As for Oregon players, the very astute Jimmy Kempski has DE Taylor Hart listed as a 5th round possibility for Philadelphia — and no one else. (The Birds brought him in for a workout/medical exam.) DAT did not have a great year, and may just be too small to make it in the NFL.  Further, the Eagles recently traded for Darren Sproles, who plays the same TAZR position.

Terrance Mitchell isn’t as big as Chip would like and too much of a zone coverage specialist. Colt Lyerla is, well, Colt.  Josh Huff would be a good pickup as a slot receiver and special teams contributor, if he falls to the 5th-7th round.  But he may not last that long.

Before the draft even began, the Eagles found a player who fits every one of Chip’s dream qualities — aside from football prowess.

Alejandro Villanueva is a 6’9″, 277 pound WR converted to DE — similar to Dion Jordan — who happens to be a genuine war hero.  He hasn’t played organized football since 2009, because he has been fighting with the Army Rangers in Afghanistan, where he won a friggin’ Bronze Star.  He’s obviously a long shot to make the team, but you know he can follow a program and isn’t afraid of working out.

After all that talk and speculation, the Eagles ended up drafting Johnny Manziel with their No. 22 pick — sort of.  They traded the No. 22 (which Cleveland used to draft Manziel) for a high 3rd-round pick and a No. 26, which they used to draft Marcus Smith.

Who? Marcus Smith is a slightly undersized but very accomplished OLB from Louisville. Better pass rushing was the Eagles’ No. 1 need, and Chip surprised everybody with a smart choice that has a very high probability of filling that gap.

OK, a few of the savviest draft watchers called this — Mike Mayock of NFL Network, Tommy Lawlor of Iggles Blitz (who mentioned him in a trade-down scenario hours before the draft), and Mike Kaye of Bleeding Green Nation (who called him months ago) — but the fans at the Eagles’ draft party were completely baffled.

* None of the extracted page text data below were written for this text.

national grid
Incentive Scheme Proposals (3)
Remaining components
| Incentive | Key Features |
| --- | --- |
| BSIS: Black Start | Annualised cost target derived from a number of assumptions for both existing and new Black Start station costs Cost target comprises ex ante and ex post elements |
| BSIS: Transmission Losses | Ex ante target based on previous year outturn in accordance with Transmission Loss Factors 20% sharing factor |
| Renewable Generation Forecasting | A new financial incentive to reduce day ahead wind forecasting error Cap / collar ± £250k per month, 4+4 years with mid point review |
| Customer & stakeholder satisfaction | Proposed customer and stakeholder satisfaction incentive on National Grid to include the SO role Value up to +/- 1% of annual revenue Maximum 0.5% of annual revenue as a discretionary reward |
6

Smith is a classic Chip Kelly pick — smart, good character, accomplished and coachable with a big upside.

Here are a few interesting facts about Marcus Smith:

1)  He’s versatile.  Like last year’s No. 1 pick — Lane Johnson — and Chip Kelly himself, Smith is a high school quarterback who converted to a less glamorous position.

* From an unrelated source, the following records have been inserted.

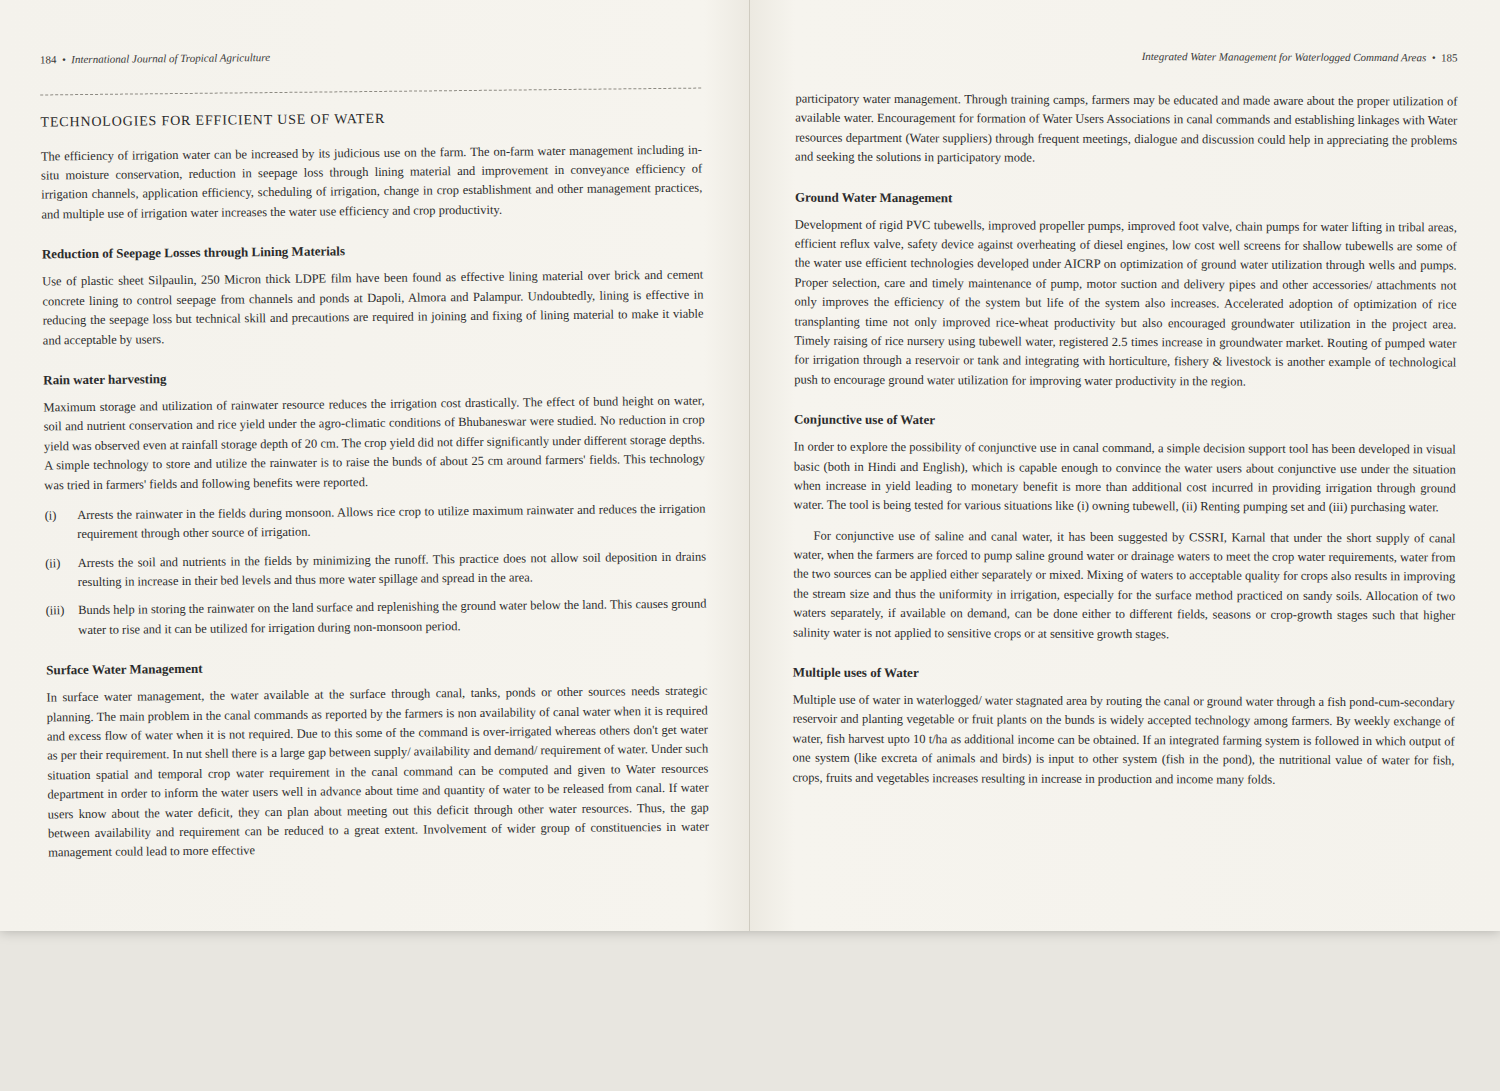184 • International Journal of Tropical Agriculture
Technologies for Efficient Use of Water
The efficiency of irrigation water can be increased by its judicious use on the farm. The on-farm water management including in-situ moisture conservation, reduction in seepage loss through lining material and improvement in conveyance efficiency of irrigation channels, application efficiency, scheduling of irrigation, change in crop establishment and other management practices, and multiple use of irrigation water increases the water use efficiency and crop productivity.
Reduction of Seepage Losses through Lining Materials
Use of plastic sheet Silpaulin, 250 Micron thick LDPE film have been found as effective lining material over brick and cement concrete lining to control seepage from channels and ponds at Dapoli, Almora and Palampur. Undoubtedly, lining is effective in reducing the seepage loss but technical skill and precautions are required in joining and fixing of lining material to make it viable and acceptable by users.
Rain water harvesting
Maximum storage and utilization of rainwater resource reduces the irrigation cost drastically. The effect of bund height on water, soil and nutrient conservation and rice yield under the agro-climatic conditions of Bhubaneswar were studied. No reduction in crop yield was observed even at rainfall storage depth of 20 cm. The crop yield did not differ significantly under different storage depths. A simple technology to store and utilize the rainwater is to raise the bunds of about 25 cm around farmers' fields. This technology was tried in farmers' fields and following benefits were reported.
Arrests the rainwater in the fields during monsoon. Allows rice crop to utilize maximum rainwater and reduces the irrigation requirement through other source of irrigation.
Arrests the soil and nutrients in the fields by minimizing the runoff. This practice does not allow soil deposition in drains resulting in increase in their bed levels and thus more water spillage and spread in the area.
Bunds help in storing the rainwater on the land surface and replenishing the ground water below the land. This causes ground water to rise and it can be utilized for irrigation during non-monsoon period.
Surface Water Management
In surface water management, the water available at the surface through canal, tanks, ponds or other sources needs strategic planning. The main problem in the canal commands as reported by the farmers is non availability of canal water when it is required and excess flow of water when it is not required. Due to this some of the command is over-irrigated whereas others don't get water as per their requirement. In nut shell there is a large gap between supply/ availability and demand/ requirement of water. Under such situation spatial and temporal crop water requirement in the canal command can be computed and given to Water resources department in order to inform the water users well in advance about time and quantity of water to be released from canal. If water users know about the water deficit, they can plan about meeting out this deficit through other water resources. Thus, the gap between availability and requirement can be reduced to a great extent. Involvement of wider group of constituencies in water management could lead to more effective
Integrated Water Management for Waterlogged Command Areas • 185
participatory water management. Through training camps, farmers may be educated and made aware about the proper utilization of available water. Encouragement for formation of Water Users Associations in canal commands and establishing linkages with Water resources department (Water suppliers) through frequent meetings, dialogue and discussion could help in appreciating the problems and seeking the solutions in participatory mode.
Ground Water Management
Development of rigid PVC tubewells, improved propeller pumps, improved foot valve, chain pumps for water lifting in tribal areas, efficient reflux valve, safety device against overheating of diesel engines, low cost well screens for shallow tubewells are some of the water use efficient technologies developed under AICRP on optimization of ground water utilization through wells and pumps. Proper selection, care and timely maintenance of pump, motor suction and delivery pipes and other accessories/ attachments not only improves the efficiency of the system but life of the system also increases. Accelerated adoption of optimization of rice transplanting time not only improved rice-wheat productivity but also encouraged groundwater utilization in the project area. Timely raising of rice nursery using tubewell water, registered 2.5 times increase in groundwater market. Routing of pumped water for irrigation through a reservoir or tank and integrating with horticulture, fishery & livestock is another example of technological push to encourage ground water utilization for improving water productivity in the region.
Conjunctive use of Water
In order to explore the possibility of conjunctive use in canal command, a simple decision support tool has been developed in visual basic (both in Hindi and English), which is capable enough to convince the water users about conjunctive use under the situation when increase in yield leading to monetary benefit is more than additional cost incurred in providing irrigation through ground water. The tool is being tested for various situations like (i) owning tubewell, (ii) Renting pumping set and (iii) purchasing water.
For conjunctive use of saline and canal water, it has been suggested by CSSRI, Karnal that under the short supply of canal water, when the farmers are forced to pump saline ground water or drainage waters to meet the crop water requirements, water from the two sources can be applied either separately or mixed. Mixing of waters to acceptable quality for crops also results in improving the stream size and thus the uniformity in irrigation, especially for the surface method practiced on sandy soils. Allocation of two waters separately, if available on demand, can be done either to different fields, seasons or crop-growth stages such that higher salinity water is not applied to sensitive crops or at sensitive growth stages.
Multiple uses of Water
Multiple use of water in waterlogged/ water stagnated area by routing the canal or ground water through a fish pond-cum-secondary reservoir and planting vegetable or fruit plants on the bunds is widely accepted technology among farmers. By weekly exchange of water, fish harvest upto 10 t/ha as additional income can be obtained. If an integrated farming system is followed in which output of one system (like excreta of animals and birds) is input to other system (fish in the pond), the nutritional value of water for fish, crops, fruits and vegetables increases resulting in increase in production and income many folds.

2)  Smith was second in the nation in sacks (with 14.5) and No. 1 in sacks per game (at 1.12).

3)  Marcus played in one of the few 3-4 defensive alignments in college, and is probably the most complete 3/4 ROLB in the draft; he can rush, cover, defend the run and set the edge. On a conference call, he said he dropped into pass coverage about half the time last year.  The Eagles are finishing a conversion to the 3-4 defense that Kelly installed at Oregon, and have a strong LOLB in Connor Barwin, so he’s a perfect fit.

4)  Smith has already graduated, meaning, a) he’s smart, and b) he can join the Eagles’ off-season program on Monday.  Last year, Zach Ertz was set back considerably by having to go back and finish his studies into June, due to PAC-12 rules.

5)  The Eagles tried to trade up (presumably for Brandin Cooks) but the price was too high. There were 6 players the Eagles were targeting at #22 and all were gone by that time.

My editor is already yelling at me to finish this column, delayed for the late first-round draft pick, so I need to wrap this up. [Ed. note: ‘preciate it, Mark]

In my view, Chip and the Eagles started the draft with a bang, drafting exactly what they needed and picking up an extra 3rd-round pick in the process.

I can’t wait to see what they do in the rest of the draft!